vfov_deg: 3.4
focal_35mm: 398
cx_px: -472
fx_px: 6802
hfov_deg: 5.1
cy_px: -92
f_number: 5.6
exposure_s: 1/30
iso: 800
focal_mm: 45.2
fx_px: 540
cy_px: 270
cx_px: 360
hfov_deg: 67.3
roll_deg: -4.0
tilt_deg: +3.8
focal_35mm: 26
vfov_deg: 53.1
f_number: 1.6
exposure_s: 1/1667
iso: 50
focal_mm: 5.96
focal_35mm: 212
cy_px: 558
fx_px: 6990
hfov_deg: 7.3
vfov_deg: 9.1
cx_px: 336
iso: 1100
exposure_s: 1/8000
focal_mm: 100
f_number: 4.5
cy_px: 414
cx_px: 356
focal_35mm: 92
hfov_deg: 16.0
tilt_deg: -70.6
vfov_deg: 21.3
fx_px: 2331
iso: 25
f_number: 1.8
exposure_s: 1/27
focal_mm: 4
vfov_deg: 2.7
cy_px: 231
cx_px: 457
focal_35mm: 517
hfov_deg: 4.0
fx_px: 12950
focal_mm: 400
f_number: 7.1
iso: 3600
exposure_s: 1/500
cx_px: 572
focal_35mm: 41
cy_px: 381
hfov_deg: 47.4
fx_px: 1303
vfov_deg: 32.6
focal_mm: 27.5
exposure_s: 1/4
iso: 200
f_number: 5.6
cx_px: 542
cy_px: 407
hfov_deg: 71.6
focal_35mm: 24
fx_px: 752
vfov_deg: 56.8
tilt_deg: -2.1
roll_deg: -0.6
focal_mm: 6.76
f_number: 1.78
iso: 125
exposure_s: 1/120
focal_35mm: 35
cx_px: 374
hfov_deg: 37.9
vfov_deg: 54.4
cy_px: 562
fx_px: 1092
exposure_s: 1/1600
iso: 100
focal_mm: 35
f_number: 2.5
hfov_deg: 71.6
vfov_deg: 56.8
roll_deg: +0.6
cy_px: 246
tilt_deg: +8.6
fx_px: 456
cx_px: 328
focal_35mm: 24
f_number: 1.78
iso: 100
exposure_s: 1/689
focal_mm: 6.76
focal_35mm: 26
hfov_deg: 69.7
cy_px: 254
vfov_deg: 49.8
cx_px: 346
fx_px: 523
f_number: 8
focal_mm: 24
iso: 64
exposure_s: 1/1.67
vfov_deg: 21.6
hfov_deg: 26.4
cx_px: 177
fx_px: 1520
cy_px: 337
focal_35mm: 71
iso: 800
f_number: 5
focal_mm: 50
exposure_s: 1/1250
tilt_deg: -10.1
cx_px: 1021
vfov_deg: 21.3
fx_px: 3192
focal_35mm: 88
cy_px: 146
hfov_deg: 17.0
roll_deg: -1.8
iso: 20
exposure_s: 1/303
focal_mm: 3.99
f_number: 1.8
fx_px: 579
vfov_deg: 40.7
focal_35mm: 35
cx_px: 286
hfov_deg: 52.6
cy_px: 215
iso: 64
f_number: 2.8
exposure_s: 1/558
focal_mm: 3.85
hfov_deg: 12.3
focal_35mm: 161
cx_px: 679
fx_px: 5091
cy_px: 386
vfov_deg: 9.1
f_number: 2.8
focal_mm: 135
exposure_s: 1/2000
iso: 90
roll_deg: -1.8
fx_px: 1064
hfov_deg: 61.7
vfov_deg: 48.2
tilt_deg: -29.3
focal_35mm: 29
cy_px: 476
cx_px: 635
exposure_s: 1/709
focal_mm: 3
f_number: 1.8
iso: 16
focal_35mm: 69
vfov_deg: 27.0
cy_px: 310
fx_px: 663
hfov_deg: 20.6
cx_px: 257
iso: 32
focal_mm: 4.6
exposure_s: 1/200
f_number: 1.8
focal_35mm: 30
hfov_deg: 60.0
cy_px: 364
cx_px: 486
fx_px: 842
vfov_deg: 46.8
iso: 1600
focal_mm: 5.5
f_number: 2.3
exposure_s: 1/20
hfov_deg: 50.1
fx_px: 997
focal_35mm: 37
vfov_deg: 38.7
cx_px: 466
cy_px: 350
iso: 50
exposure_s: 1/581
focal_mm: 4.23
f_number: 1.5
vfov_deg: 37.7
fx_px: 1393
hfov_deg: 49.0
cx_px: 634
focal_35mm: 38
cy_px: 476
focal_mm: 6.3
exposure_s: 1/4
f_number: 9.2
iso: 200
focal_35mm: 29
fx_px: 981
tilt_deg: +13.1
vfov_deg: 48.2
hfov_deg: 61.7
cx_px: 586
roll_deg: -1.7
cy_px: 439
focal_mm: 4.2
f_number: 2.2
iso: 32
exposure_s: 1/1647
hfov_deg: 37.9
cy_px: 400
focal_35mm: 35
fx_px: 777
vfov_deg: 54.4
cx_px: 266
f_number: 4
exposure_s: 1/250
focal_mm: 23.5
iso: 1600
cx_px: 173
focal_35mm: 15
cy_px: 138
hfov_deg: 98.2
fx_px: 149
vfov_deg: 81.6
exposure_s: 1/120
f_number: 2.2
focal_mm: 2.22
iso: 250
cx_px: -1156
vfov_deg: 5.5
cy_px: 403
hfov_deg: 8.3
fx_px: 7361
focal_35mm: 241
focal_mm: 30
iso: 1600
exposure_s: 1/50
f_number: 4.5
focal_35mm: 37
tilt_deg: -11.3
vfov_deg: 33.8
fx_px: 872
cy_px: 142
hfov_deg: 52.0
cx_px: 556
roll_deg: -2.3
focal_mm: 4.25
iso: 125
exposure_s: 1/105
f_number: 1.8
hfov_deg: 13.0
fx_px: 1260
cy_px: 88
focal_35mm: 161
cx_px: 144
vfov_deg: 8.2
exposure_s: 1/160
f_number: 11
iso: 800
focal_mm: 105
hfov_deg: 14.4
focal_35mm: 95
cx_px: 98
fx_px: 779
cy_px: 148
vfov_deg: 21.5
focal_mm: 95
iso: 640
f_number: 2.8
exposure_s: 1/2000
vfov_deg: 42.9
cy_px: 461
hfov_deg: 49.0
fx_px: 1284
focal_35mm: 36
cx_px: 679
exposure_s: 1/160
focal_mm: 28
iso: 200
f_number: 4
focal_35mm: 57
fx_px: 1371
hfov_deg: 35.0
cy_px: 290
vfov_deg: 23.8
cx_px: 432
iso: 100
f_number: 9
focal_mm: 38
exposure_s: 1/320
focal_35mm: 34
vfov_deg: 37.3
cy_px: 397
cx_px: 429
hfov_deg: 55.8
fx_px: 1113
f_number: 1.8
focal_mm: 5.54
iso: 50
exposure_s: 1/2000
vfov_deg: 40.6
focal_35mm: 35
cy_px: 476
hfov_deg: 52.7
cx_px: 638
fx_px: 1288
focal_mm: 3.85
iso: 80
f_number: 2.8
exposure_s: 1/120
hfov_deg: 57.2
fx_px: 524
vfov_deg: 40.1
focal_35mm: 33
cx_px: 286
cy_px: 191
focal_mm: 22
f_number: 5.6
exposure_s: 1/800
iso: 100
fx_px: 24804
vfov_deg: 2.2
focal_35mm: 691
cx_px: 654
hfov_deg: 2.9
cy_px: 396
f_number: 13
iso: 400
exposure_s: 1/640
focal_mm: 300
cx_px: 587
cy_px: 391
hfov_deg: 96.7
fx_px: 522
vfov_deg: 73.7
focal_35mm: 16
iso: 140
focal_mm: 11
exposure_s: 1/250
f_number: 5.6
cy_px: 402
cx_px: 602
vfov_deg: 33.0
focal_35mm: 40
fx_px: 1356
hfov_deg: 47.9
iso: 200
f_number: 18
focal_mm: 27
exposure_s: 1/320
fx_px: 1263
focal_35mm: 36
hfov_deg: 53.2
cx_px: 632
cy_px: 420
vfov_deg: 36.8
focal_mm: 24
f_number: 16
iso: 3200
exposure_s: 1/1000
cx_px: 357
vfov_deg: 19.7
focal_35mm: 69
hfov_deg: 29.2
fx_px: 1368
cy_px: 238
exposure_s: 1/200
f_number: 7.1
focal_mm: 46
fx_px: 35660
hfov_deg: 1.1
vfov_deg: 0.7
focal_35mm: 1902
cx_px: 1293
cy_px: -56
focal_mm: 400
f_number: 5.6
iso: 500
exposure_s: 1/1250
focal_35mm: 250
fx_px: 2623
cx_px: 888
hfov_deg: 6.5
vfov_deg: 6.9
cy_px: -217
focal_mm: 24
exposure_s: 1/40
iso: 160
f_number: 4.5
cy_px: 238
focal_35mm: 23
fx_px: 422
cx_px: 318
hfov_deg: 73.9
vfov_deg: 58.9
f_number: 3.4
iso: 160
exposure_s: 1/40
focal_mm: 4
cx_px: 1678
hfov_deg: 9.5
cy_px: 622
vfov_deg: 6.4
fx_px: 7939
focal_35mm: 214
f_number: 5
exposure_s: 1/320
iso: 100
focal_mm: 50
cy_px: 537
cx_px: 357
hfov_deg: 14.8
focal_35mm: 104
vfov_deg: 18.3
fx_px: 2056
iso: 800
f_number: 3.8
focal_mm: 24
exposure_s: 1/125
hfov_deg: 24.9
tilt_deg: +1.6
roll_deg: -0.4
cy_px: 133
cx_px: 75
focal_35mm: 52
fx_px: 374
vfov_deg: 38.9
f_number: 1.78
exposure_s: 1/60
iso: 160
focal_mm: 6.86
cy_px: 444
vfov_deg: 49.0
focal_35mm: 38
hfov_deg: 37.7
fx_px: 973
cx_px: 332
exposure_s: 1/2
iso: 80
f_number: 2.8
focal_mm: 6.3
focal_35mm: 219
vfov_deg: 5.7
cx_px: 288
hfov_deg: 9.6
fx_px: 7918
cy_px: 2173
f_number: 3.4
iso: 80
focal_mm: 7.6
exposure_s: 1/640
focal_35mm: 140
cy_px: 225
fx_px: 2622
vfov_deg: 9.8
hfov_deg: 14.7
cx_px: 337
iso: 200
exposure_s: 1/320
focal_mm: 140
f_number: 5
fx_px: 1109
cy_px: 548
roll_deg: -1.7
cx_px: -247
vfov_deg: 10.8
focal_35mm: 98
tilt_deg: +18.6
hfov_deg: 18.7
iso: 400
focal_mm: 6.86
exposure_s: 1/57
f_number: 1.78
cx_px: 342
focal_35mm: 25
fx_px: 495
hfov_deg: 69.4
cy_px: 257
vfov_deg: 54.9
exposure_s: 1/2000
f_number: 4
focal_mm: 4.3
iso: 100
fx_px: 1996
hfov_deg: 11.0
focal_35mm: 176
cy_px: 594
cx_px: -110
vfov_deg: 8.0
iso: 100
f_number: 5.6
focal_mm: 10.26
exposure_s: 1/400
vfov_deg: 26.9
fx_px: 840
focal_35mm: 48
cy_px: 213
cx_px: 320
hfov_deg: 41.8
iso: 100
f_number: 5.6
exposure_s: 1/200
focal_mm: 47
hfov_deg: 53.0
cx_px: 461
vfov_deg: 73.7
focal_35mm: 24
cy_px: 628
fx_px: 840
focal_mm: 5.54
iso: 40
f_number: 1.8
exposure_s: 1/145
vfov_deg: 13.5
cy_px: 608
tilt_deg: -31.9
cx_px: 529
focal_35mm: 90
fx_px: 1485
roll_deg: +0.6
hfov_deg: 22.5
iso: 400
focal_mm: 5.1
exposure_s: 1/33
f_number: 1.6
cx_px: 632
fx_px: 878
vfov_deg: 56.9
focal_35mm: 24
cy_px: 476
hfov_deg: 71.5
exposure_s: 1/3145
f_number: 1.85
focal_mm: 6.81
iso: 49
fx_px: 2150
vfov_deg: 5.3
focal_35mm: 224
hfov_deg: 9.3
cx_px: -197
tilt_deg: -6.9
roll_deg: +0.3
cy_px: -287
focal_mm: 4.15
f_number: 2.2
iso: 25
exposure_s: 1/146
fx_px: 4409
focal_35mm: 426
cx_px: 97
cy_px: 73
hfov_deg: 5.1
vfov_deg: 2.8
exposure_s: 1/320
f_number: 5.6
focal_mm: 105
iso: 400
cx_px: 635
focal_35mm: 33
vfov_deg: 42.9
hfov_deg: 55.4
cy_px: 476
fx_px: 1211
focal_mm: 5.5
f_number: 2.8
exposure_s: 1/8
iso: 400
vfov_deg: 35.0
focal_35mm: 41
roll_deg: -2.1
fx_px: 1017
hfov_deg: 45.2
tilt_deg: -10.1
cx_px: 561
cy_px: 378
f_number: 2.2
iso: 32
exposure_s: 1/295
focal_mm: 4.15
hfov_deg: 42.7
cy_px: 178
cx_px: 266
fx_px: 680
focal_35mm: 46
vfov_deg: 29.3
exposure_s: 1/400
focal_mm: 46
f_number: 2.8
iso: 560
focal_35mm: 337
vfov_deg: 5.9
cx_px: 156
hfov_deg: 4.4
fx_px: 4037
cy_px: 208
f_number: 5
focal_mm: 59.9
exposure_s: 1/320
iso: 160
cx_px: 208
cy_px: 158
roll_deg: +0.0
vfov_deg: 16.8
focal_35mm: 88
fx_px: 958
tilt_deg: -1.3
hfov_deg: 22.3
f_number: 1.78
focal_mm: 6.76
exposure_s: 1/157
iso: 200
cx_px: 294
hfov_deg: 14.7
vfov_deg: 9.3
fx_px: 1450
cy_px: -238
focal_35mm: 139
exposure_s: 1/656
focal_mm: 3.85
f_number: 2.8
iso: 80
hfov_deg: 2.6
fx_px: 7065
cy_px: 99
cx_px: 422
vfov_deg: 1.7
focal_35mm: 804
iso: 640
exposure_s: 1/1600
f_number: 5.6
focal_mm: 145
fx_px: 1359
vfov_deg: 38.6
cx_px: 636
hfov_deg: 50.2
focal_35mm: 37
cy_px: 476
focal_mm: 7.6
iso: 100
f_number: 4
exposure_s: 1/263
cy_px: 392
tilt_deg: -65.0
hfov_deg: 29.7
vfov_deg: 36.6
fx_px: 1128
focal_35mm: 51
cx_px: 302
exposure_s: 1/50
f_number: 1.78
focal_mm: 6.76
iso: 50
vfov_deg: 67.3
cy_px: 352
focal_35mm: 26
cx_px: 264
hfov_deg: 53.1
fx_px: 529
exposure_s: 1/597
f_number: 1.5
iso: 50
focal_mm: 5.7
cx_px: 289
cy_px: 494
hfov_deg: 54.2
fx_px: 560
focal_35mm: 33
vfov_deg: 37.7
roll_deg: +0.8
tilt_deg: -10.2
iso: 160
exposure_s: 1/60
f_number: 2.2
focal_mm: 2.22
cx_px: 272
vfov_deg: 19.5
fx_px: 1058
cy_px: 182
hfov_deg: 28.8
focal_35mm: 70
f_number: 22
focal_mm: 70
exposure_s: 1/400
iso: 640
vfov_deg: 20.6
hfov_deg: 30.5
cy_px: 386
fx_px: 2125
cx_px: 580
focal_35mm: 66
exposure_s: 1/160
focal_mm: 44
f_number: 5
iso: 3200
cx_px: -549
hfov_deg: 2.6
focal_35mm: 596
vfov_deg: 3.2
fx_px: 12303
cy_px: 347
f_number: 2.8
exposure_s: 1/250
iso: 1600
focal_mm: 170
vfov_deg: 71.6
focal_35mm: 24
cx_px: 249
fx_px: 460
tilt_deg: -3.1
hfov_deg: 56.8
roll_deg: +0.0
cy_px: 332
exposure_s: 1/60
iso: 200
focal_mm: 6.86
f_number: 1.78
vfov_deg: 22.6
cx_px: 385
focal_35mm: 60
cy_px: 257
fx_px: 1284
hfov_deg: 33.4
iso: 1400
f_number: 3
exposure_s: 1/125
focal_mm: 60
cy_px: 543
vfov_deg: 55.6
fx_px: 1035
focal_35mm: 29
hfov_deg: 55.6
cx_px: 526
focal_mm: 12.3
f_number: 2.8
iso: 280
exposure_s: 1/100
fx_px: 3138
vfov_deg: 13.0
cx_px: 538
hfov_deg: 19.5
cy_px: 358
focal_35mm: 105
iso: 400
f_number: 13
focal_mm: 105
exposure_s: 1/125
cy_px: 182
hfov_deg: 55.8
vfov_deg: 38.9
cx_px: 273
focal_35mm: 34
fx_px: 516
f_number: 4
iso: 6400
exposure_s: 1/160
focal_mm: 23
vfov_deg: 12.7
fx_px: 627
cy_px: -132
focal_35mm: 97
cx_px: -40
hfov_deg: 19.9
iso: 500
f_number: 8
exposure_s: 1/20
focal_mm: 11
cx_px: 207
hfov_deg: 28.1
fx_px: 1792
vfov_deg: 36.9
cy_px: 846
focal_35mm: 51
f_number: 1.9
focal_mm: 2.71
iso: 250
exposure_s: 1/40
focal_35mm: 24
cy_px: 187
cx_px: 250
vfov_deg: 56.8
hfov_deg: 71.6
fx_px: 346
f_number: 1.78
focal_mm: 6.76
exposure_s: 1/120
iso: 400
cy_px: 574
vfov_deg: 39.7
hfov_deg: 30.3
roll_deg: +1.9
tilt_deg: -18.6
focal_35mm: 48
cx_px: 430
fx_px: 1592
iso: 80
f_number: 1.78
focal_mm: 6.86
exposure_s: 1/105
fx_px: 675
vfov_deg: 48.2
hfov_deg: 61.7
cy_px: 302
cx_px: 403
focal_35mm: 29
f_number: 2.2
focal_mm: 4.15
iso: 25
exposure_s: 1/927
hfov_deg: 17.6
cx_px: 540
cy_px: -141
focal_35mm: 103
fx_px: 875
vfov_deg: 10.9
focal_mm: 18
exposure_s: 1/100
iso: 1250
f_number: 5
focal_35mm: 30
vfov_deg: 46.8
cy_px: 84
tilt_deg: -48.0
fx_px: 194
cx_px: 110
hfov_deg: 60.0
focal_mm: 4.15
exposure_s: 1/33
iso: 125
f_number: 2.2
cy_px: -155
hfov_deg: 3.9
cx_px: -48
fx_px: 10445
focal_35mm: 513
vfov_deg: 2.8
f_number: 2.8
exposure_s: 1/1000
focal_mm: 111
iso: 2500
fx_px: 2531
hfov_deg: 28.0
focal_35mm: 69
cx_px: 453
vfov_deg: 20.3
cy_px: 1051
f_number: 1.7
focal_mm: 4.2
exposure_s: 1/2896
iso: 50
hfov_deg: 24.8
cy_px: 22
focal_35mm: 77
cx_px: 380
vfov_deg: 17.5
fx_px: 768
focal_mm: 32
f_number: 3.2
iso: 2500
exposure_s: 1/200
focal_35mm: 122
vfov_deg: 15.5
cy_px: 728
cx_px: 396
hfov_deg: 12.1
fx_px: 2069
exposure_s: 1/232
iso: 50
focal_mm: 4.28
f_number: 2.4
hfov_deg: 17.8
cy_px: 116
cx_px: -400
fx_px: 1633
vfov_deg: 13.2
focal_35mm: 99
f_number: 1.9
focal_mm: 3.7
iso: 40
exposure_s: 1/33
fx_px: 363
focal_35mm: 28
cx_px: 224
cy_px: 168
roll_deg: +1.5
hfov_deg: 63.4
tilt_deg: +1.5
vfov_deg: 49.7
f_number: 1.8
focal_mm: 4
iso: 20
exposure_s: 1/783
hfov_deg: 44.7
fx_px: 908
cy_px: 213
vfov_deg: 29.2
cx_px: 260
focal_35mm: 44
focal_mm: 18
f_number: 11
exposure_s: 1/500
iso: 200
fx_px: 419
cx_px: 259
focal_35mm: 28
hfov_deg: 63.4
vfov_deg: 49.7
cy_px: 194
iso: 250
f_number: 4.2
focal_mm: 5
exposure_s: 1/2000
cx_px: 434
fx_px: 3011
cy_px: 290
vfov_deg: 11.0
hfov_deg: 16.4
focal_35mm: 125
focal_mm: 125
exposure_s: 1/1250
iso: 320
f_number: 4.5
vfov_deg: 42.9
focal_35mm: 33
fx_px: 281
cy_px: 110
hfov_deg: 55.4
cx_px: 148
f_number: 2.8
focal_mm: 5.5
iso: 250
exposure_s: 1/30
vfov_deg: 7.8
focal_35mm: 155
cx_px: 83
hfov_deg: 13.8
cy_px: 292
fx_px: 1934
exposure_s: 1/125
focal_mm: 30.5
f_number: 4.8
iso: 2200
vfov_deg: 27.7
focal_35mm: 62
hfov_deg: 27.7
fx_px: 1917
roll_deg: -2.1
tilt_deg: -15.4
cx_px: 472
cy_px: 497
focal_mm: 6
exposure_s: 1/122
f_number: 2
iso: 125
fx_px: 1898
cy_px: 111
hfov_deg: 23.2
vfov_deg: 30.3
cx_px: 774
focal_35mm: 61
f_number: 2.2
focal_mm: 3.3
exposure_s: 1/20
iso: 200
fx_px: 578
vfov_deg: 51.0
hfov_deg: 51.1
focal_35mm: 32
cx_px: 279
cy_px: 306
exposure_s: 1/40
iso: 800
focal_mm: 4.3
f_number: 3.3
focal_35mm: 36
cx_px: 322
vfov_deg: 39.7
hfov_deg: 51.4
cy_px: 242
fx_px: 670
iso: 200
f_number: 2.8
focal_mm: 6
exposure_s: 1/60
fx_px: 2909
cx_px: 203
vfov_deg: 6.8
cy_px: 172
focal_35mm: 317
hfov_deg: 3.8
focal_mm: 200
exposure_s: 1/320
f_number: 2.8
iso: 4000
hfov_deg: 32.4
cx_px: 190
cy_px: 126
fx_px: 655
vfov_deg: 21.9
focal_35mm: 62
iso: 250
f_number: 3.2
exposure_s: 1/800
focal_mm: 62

==*==

Work task:
Reproduce exactly the lines of the records above from the one with "f_number: 1.85" to the one with "fx_px: 1211", both included, and leave out everything else.

Answer for the task:
f_number: 1.85
focal_mm: 6.81
iso: 49
fx_px: 2150
vfov_deg: 5.3
focal_35mm: 224
hfov_deg: 9.3
cx_px: -197
tilt_deg: -6.9
roll_deg: +0.3
cy_px: -287
focal_mm: 4.15
f_number: 2.2
iso: 25
exposure_s: 1/146
fx_px: 4409
focal_35mm: 426
cx_px: 97
cy_px: 73
hfov_deg: 5.1
vfov_deg: 2.8
exposure_s: 1/320
f_number: 5.6
focal_mm: 105
iso: 400
cx_px: 635
focal_35mm: 33
vfov_deg: 42.9
hfov_deg: 55.4
cy_px: 476
fx_px: 1211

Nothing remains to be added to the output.